**Directives:**
1. In the replication criteria page below, what value of the criterion argument makes assess_replication_outcome() judge success by repeated significance?
2. Condense the paragraph of the replication criteria page that begins "Another approach is to aggregate" into a single shorter sentence that keeps its main facts.
3. According to the replication criteria page below, why can the repeated-significance criterion count a large-scale replication that finds only a tiny effect as successful?

**Document:**
:::

Skip to contents

Different criteria for replication success

Whether a replication is successful can be assessed in many different ways - that answer different questions. Many criteria have been proposed, and some of them have been implemented in assess_replication_outcome() - we will briefly introduce them here, and then compare their results.

Repeated significance

Potentially the most basic question is whether a replication again yields a statistically significant result. This has been used to generate many of the headline findings about replicability, and is easily interpretable. However, there are some limitations:

  • It ignores the evidence provided by the original study entirely, and might thus assume that a difference in significance is statistically significant.
  • It does not consider the size of the effect, so that large-scale replications that find tiny effects may be considered successful.
  • It does not consider the quality of the replication, so that a replication with a tiny sample size may be reported as a failed replication, while it does not tell us anything about the original effect.

To assess replication success in that way, use criterion = "significance_r" in assess_replication_outcome().

assess_replication_outcome(es_o = .5, n_o = 50, es_r = .1, n_r = 1000,
                           criterion = "significance_r")
#>   outcome                    outcome_detailed
#> 1 success + replication effect is significant

Aggregated Significance

Another approach is to aggregate the effect sizes from the original and replication studies using a meta-analytic approach and assess whether the combined effect is significantly different from zero. This method considers the evidence from both studies together, offering a more integrated perspective.

:::

**Record excerpts:**

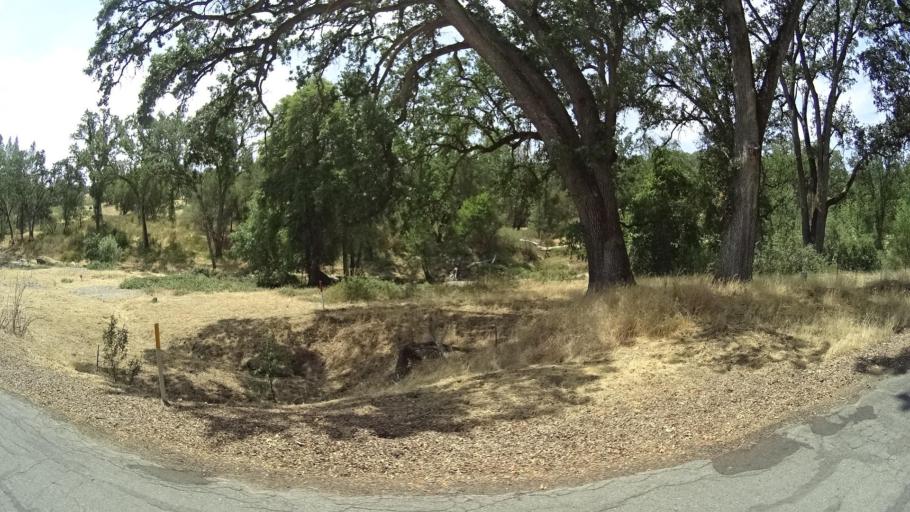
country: US
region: California
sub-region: Mariposa County
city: Mariposa
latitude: 37.4172
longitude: -119.8680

:::

**Answers in order:**
1. criterion = "significance_r"

2. The aggregated approach uses meta-analysis to combine the original and replication effect sizes, tests whether the combined effect differs significantly from zero, and so weighs the evidence from both studies together.

3. The repeated-significance criterion does not consider the size of the effect. It asks only whether the replication again yields a statistically significant result, so a large-scale replication with a tiny but significant effect can still count as a success.